Brain-Computer Interfaces: A New Frontier for Hackers 

Guest author Jason Pittman, Sc.D., is a collegiate faculty member at UMGC where he teaches in the School of Cybersecurity and Information Technology. 

The potential of Brain-Computer Interfaces (BCIs) is enormous, from helping people with disabilities to improving work and personal performance but so, too, are the untold cybersecurity risks. 

The idea of using our brains to control a computer may seem far-fetched, even in science fiction. Yet, brain-computer interfaces (BCIs) are already commercially available. We can use a BCI to float a ball in mock Jedi fashion, enable the physically disabled to enter data into a computer, and academically plumb the mysteries of human-computer interaction. Indeed, companies such as OpenBCI and Emotive offer research-grade equipment. Manufacturers including Mattel and NeuroSky sell toy BCIs.  

The good news is these devices benefit millions of people today. The bad news is that BCIs provide three new frontiers for hackers.  

First, a little background about BCI technology. BCI technology is either invasive or noninvasive. Invasive BCIs measure neural activity from within the brain through some form of implant. While such methods are medically intrusive, the fidelity of recording is high since the sensors connect into neural clusters and can measure single-neuron activity. Noninvasive BCIs gauge neural activity using sensors placed on the scalp. Signal recording in noninvasive BCIs is broad because sensors can only measure clustered neural activity. Currently, all commercial BCIs are noninvasive except for some medical implementations, such as cochlear implants. 

The promise of BCIs is impressive, but the technology carries attack opportunities for hackers.  It is important to understand the cybersecurity of BCIs if we are to proactively prevent threats to this new frontier of innovation. We need to be ahead of the hackers willing to use it for nefarious outcomes.  

Malicious software. Malicious software—viruses, worms, and Trojans—have existed since the dawn of the internet. This software has one purpose: to cause harm and mayhem. Modern malicious software, or malware, leads to more than $20 billion in damages every year. On one hand, the concept of malicious software infecting a wired-up brain is scary. On the other hand, the concept of ransomware or malicious software that uses encryption to lock the brain is downright terrifying. 

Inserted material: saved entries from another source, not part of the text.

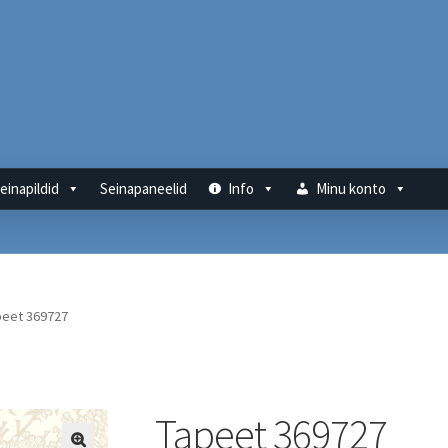
einapildid
Seinapaneelid
Info
Minu konto
peet 369727
Tapeet 369727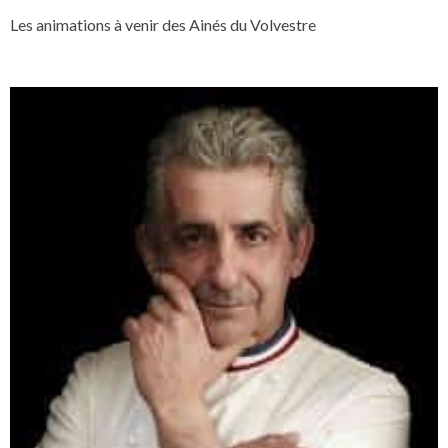
Les animations à venir des Ainés du Volvestre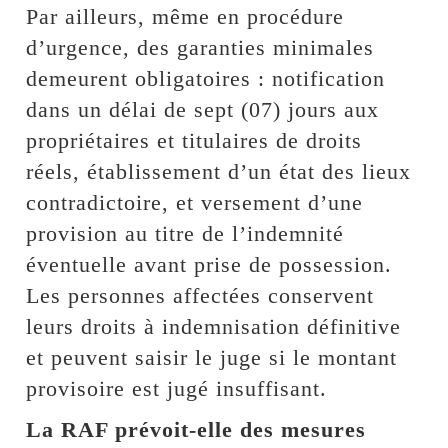
Par ailleurs, même en procédure
d’urgence, des garanties minimales
demeurent obligatoires : notification
dans un délai de sept (07) jours aux
propriétaires et titulaires de droits
réels, établissement d’un état des lieux
contradictoire, et versement d’une
provision au titre de l’indemnité
éventuelle avant prise de possession.
Les personnes affectées conservent
leurs droits à indemnisation définitive
et peuvent saisir le juge si le montant
provisoire est jugé insuffisant.
La RAF prévoit-elle des mesures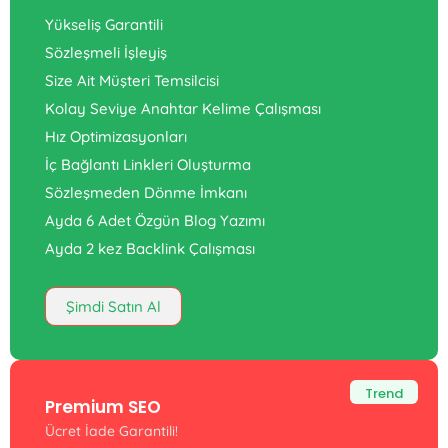
Yükseliş Garantili
Sözleşmeli İşleyiş
Size Ait Müşteri Temsilcisi
Kolay Seviye Anahtar Kelime Çalışması
Hız Optimizasyonları
İç Bağlantı Linkleri Oluşturma
Sözleşmeden Dönme İmkanı
Ayda 6 Adet Özgün Blog Yazımı
Ayda 2 kez Backlink Çalışması
Şimdi Satın Al
Trend
Premium SEO
Ücret İade Garantili!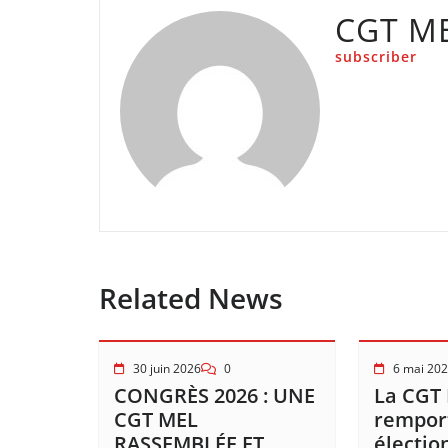
CGT M
subscriber
Related News
30 juin 2026
0
6 mai 20
CONGRÈS 2026 : UNE
La CGT
CGT MEL
remport
RASSEMBLÉE ET
électio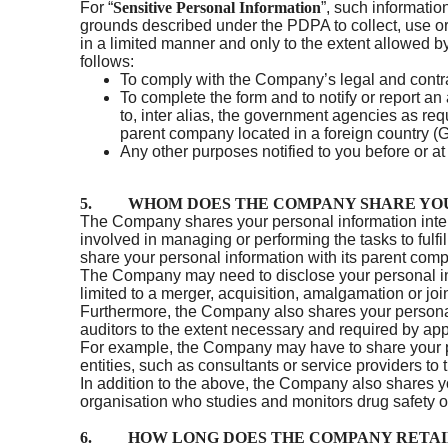
For “
Sensitive Personal Information
”, such informatio
grounds described under the PDPA to collect, use or
in a limited manner and only to the extent allowed 
follows:
To comply with the Company’s legal and contra
To complete the form and to notify or report a
to, inter alias, the government agencies as re
parent company located in a foreign country 
Any other purposes notified to you before or at 
5. WHOM DOES THE COMPANY SHARE YOU
The Company shares your personal information inte
involved in managing or performing the tasks to fulf
share your personal information with its parent comp
The Company may need to disclose your personal info
limited to a merger, acquisition, amalgamation or joi
Furthermore, the Company also shares your personal 
auditors to the extent necessary and required by app
For example, the Company may have to share your pe
entities, such as consultants or service providers t
In addition to the above, the Company also shares yo
organisation who studies and monitors drug safety o
6. HOW LONG DOES THE COMPANY RETAIN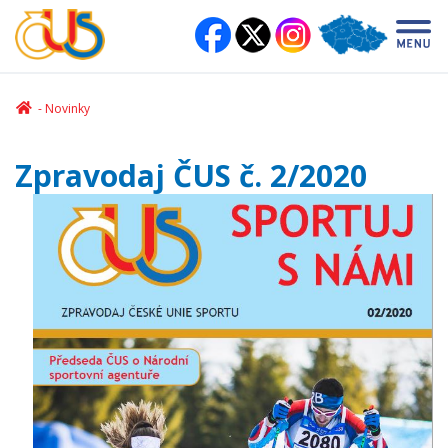
Novinky
Zpravodaj ČUS č. 2/2020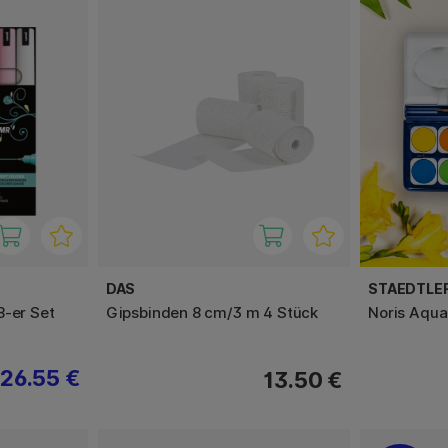
DAS
STAEDTLE
8-er Set
Gipsbinden 8 cm/3 m 4 Stück
Noris Aquar
26.55 €
13.50 €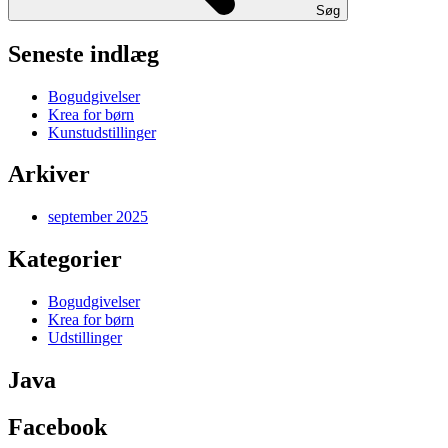
Søg
Seneste indlæg
Bogudgivelser
Krea for børn
Kunstudstillinger
Arkiver
september 2025
Kategorier
Bogudgivelser
Krea for børn
Udstillinger
Java
Facebook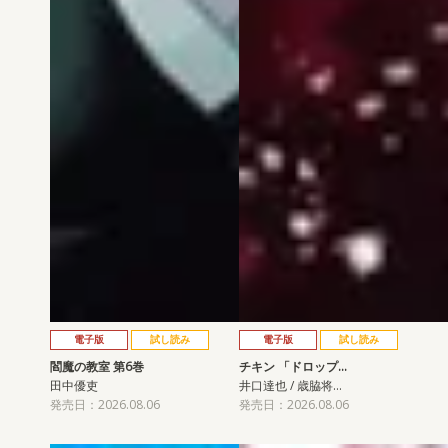
電子版
試し読み
電子版
試し読み
閻魔の教室 第6巻
チキン 「ドロップ…
田中優吏
井口達也 / 歳脇将…
発売日：2026.08.06
発売日：2026.08.06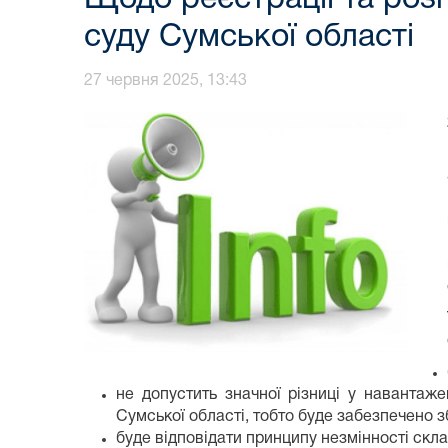
суду Сумської області
27 червня 2025, 13:43
не допустить значної різниці у навантаж
Сумської області, тобто буде забезпечено
буде відповідати принципу незмінності скла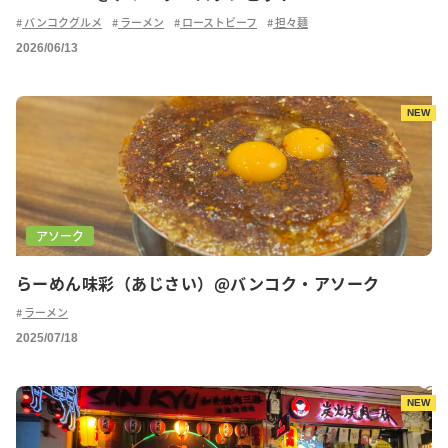
バンコクグルメ
ラーメン
ローストビーフ
担々麺
2026/06/13
NEW
アソーク
らーめん味彩（あじさい）@バンコク・アソーク
ラーメン
2025/07/18
NEW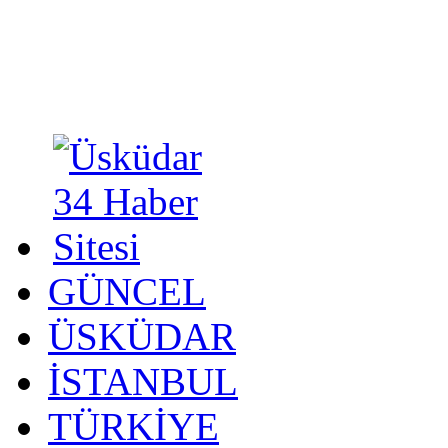
GÜNCEL
ÜSKÜDAR
İSTANBUL
TÜRKİYE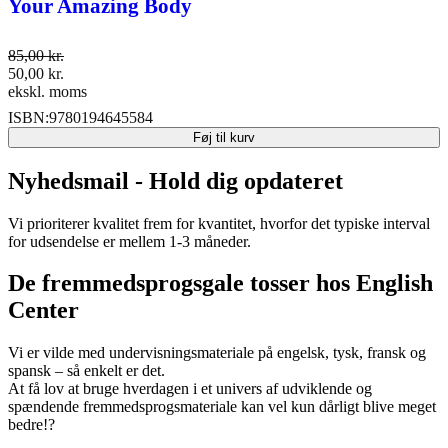
Your Amazing Body
85,00
kr.
50,00
kr.
ekskl. moms
ISBN:
9780194645584
Føj til kurv
Nyhedsmail - Hold dig opdateret
Vi prioriterer kvalitet frem for kvantitet, hvorfor det typiske interval
for udsendelse er mellem 1-3 måneder.
De fremmedsprogsgale tosser hos English
Center
Vi er vilde med undervisningsmateriale på engelsk, tysk, fransk og
spansk – så enkelt er det.
At få lov at bruge hverdagen i et univers af udviklende og
spændende fremmedsprogsmateriale kan vel kun dårligt blive meget
bedre!?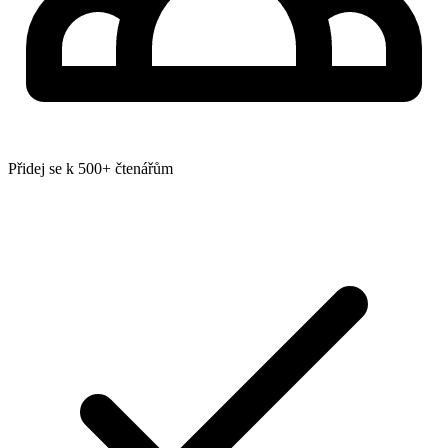
Přidej se k 500+ čtenářům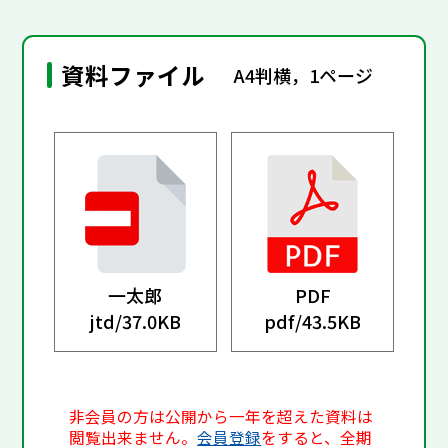
資料ファイル
A4判横，1ページ
一太郎
PDF
jtd/
37.0KB
pdf/
43.5KB
非会員の方は公開から一年を超えた資料は
閲覧出来ません。
会員登録
をすると、全期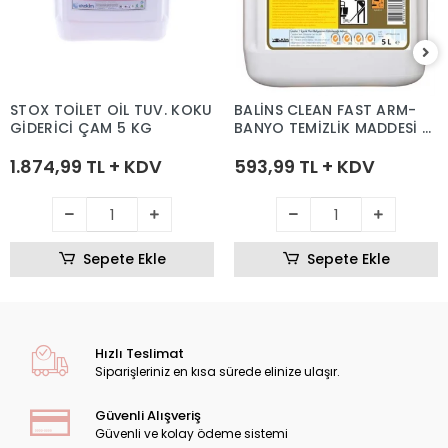
STOX TOİLET OİL TUV. KOKU
BALİNS CLEAN FAST ARM-
GİDERİCİ ÇAM 5 KG
BANYO TEMİZLİK MADDESİ 5
KG
1.874,99 TL + KDV
593,99 TL + KDV
Sepete Ekle
Sepete Ekle
Hızlı Teslimat
Siparişleriniz en kısa sürede elinize ulaşır.
Güvenli Alışveriş
Güvenli ve kolay ödeme sistemi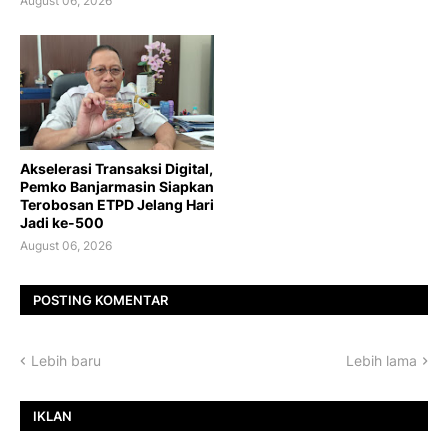
August 06, 2026
Akselerasi Transaksi Digital,
Pemko Banjarmasin Siapkan
Terobosan ETPD Jelang Hari
Jadi ke-500
August 06, 2026
POSTING KOMENTAR
Lebih baru
Lebih lama
IKLAN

Integrity. Our data and their transmission are the primary drivers of modern computing. With BCI, our thoughts become part of the operating landscape. As such, BCI data are subject to the same at-rest and in-transit problems as regular data. Just as normal data can be intentionally corrupted to cause harm to the integrity of the data, hackers will be able to corrupt or otherwise alter thoughts-as-data.  

Interception. An obvious vector for hackers is going to be reading our thoughts since BCI uses our thoughts as input to a computing system. Hackers can already do this with data flowing over a computer network. They can intercept and block or intercept and alter messages. Because a BCI transmits neural activity, we should expect that existing interception techniques apply. When this happens, no thought will be private or safe. 

We should not let the grimness of potential attack vectors dampen the great potential of BCI. We have conquered harder problems. Moreover, we are in a unique position to understand the threats before hackers start exploiting these vulnerabilities. But we need to begin now, and we need to take these frontiers seriously.